The agency said 35 metropolitan areas will have to apply for funding and show that they have a good use for the money. Those cities include Chicago, Los Angeles, San Francisco, New Orleans, Denver and Miami.
Only one city, Memphis, Tenn., was added to the list of eligible cities this year. The eligible communities are in 29 states, plus the District of Columbia.
The decision to restructure payments was bad news for 11 cities that had previously been awarded such money. They will be given "sustainment" funding to finish work already started, but they are in danger of being dropped from the program entirely in years to come.
Las Vegas, Buffalo, N.Y., Tampa, Fla., and Louisville, Ky., were among the 11 facing future elimination. Officials in many of those cities voiced hope that even with the new hurdles, they could persuade the agency to keep the money flowing.
"Now it's competitive," said Nevada state Homeland Security Director Giles Vanderhoof, whose state's casinos attract large numbers of tourists. "If they really run this as a competition, I think we'll come out OK."

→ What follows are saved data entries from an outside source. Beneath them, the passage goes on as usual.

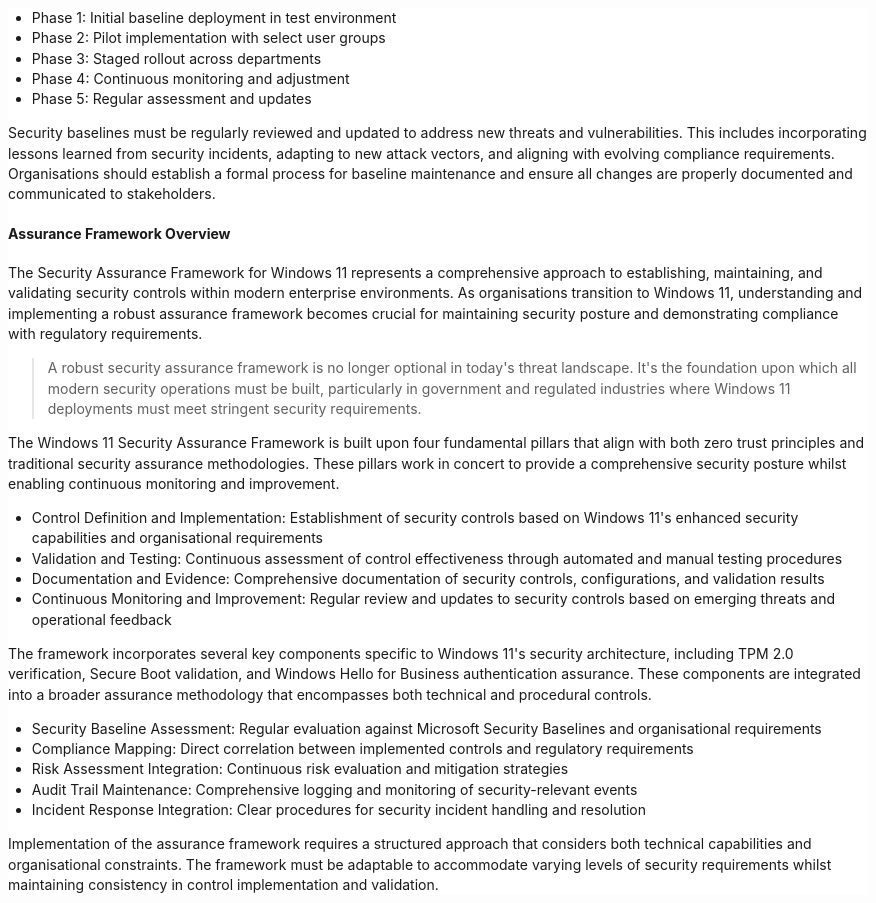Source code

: - Phase 1: Initial baseline deployment in test environment
- Phase 2: Pilot implementation with select user groups
- Phase 3: Staged rollout across departments
- Phase 4: Continuous monitoring and adjustment
- Phase 5: Regular assessment and updates

Security baselines must be regularly reviewed and updated to address new threats and vulnerabilities. This includes incorporating lessons learned from security incidents, adapting to new attack vectors, and aligning with evolving compliance requirements. Organisations should establish a formal process for baseline maintenance and ensure all changes are properly documented and communicated to stakeholders.



#### <a id="assurance-framework-overview"></a>Assurance Framework Overview

The Security Assurance Framework for Windows 11 represents a comprehensive approach to establishing, maintaining, and validating security controls within modern enterprise environments. As organisations transition to Windows 11, understanding and implementing a robust assurance framework becomes crucial for maintaining security posture and demonstrating compliance with regulatory requirements.

> A robust security assurance framework is no longer optional in today's threat landscape. It's the foundation upon which all modern security operations must be built, particularly in government and regulated industries where Windows 11 deployments must meet stringent security requirements.

The Windows 11 Security Assurance Framework is built upon four fundamental pillars that align with both zero trust principles and traditional security assurance methodologies. These pillars work in concert to provide a comprehensive security posture whilst enabling continuous monitoring and improvement.

- Control Definition and Implementation: Establishment of security controls based on Windows 11's enhanced security capabilities and organisational requirements
- Validation and Testing: Continuous assessment of control effectiveness through automated and manual testing procedures
- Documentation and Evidence: Comprehensive documentation of security controls, configurations, and validation results
- Continuous Monitoring and Improvement: Regular review and updates to security controls based on emerging threats and operational feedback

The framework incorporates several key components specific to Windows 11's security architecture, including TPM 2.0 verification, Secure Boot validation, and Windows Hello for Business authentication assurance. These components are integrated into a broader assurance methodology that encompasses both technical and procedural controls.

- Security Baseline Assessment: Regular evaluation against Microsoft Security Baselines and organisational requirements
- Compliance Mapping: Direct correlation between implemented controls and regulatory requirements
- Risk Assessment Integration: Continuous risk evaluation and mitigation strategies
- Audit Trail Maintenance: Comprehensive logging and monitoring of security-relevant events
- Incident Response Integration: Clear procedures for security incident handling and resolution

Implementation of the assurance framework requires a structured approach that considers both technical capabilities and organisational constraints. The framework must be adaptable to accommodate varying levels of security requirements whilst maintaining consistency in control implementation and validation.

Officials in Louisville said they would try to prove that they should remain in the program to keep improving their emergency communications system. The city received a $5 million grant last year.
Homeland Security Secretary Michael Chertoff said the changes show the agency is responding to past complaints about possible waste and misallocation of funds.
"We are taking a giant step forward in implementing this risk-based strategy," Chertoff told reporters.
He added later that the grants were "not party favors to be distributed as widely as possible."
Some cities are lumped together. Los Angeles and Long Beach, Calif., will be considered a single metropolitan area by the agency, as will Dallas, Fort Worth and Arlington, Texas. Cities in such areas will have to work together to apply for funding, which could lead to disagreements about how to spend the funds.
Other grants distributed by the Homeland Security Department have pitted highly populated areas against rural regions, and been criticized for provided more money per capita to some sparsely populated states.
Rep. Peter King, chairman of the House Homeland Security Committee, said the Bush administration is moving toward risk-based funding because Congress has still not moved to do so.
"Homeland Security funding should be threat-based and risk-based, and it still has not been decided in the Congress, so this is a way of doing the right thing and sending a clear signal to Congress that this is the way it should be done," said King, R-N.Y.
In a similar move, Homeland Security officials said the agency will distribute the majority of a separate, $550 million grant program for state and local authorities based on risk.